Business
The Burdekin Delta: The Sugar Industry That Feeds the World
The cane fields south of Townsville produce some of Australia's largest sugar yields.
Business
The cane fields south of Townsville produce some of Australia's largest sugar yields.

The Burdekin Delta, 80 kilometres south of Townsville, is one of the most productive sugar cane growing areas in the world, with the combination of the Burdekin River's irrigation water, the volcanic soils of the delta flats, and the reliable tropical climate producing sugar cane yields per hectare that are among the highest in Australia. The Burdekin sugar district, centred on the towns of Home Hill and Ayr, supplies the mills that process the cane harvest and the bulk terminal at the Bowen harbour that loads sugar for export markets.
The irrigation system that makes Burdekin cane production possible is one of Queensland's most significant agricultural water infrastructure achievements, drawing water from Lake Dalrymple (Burdekin Falls Dam) through a network of irrigation channels that distribute the stored water across the delta's growing areas. The dam, the largest by volume of water stored in Queensland, provides the water security that allows cane production through drought years that would otherwise reduce harvest volumes significantly.

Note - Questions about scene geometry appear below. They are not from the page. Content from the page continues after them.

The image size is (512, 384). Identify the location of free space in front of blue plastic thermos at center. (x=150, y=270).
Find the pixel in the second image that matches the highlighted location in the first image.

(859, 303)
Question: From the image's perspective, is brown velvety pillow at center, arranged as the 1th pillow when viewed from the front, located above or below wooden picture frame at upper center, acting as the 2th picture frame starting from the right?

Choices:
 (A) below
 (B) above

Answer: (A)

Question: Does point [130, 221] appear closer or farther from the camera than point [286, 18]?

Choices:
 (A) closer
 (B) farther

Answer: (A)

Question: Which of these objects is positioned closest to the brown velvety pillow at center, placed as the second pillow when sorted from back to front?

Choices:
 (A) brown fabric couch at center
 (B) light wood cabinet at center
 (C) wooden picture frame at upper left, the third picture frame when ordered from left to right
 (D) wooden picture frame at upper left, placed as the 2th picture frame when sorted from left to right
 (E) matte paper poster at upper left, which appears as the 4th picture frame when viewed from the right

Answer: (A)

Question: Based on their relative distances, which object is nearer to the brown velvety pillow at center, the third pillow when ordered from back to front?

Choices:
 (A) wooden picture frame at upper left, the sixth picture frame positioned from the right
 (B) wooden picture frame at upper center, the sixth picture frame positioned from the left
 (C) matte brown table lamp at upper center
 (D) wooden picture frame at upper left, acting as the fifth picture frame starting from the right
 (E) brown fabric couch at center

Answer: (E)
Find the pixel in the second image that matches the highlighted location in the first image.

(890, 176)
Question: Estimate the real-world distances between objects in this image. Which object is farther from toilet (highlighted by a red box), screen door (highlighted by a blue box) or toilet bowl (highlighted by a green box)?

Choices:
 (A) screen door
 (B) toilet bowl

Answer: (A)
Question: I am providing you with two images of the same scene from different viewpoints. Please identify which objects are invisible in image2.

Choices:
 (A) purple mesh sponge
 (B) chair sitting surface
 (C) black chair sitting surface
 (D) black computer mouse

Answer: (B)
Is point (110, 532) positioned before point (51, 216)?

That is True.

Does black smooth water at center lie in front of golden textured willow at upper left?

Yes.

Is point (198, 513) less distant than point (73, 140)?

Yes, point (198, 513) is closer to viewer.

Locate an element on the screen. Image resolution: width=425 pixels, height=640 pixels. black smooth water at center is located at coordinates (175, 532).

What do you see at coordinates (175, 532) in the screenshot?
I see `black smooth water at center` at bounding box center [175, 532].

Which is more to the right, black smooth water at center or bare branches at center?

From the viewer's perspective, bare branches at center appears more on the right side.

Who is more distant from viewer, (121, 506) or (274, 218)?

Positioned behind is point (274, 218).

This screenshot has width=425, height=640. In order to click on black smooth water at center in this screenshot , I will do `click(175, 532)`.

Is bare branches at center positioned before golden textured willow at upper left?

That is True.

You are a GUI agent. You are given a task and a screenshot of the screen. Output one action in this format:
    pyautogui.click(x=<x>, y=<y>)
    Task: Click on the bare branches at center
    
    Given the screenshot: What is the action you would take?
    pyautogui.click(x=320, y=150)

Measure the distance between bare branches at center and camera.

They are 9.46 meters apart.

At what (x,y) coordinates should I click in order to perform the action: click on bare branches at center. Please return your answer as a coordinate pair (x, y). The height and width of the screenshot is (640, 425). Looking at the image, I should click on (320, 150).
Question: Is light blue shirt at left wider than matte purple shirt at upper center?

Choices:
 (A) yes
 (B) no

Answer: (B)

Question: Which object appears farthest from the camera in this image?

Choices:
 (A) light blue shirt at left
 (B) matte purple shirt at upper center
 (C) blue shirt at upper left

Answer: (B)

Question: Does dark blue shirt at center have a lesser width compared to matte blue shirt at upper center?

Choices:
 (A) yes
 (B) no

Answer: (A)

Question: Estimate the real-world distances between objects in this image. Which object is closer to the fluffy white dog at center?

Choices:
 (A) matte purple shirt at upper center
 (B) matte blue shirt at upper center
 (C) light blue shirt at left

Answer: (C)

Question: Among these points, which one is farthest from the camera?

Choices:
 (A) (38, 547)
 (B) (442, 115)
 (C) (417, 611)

The cane harvesting season, running from June to November, provides the most visible expression of the sugar industry's scale, with the cane harvesters that move through the fields and the cane trains that carry the harvest to the mills operating 24 hours a day during peak harvest periods. The burning of cane trash before harvest, a practice that is being reduced through green harvesting initiatives but that still occurs on some properties, produces the plumes of smoke visible across the delta that mark the harvest season's progress.
Townsville's economic connection to the Burdekin sugar industry, while indirect compared with the direct employment and commercial activity in the delta towns themselves, extends through the supply chain of machinery, chemicals, financial services, and transport that the industry requires and that Townsville, as the regional commercial hub, substantially provides. The sugar industry's regional economic contribution extends well beyond the primary production value in ways that multiply the direct agricultural income through the supply chain and processing sectors.
This article was compiled by AI from the sources linked above and screened before publishing. See our editorial standards.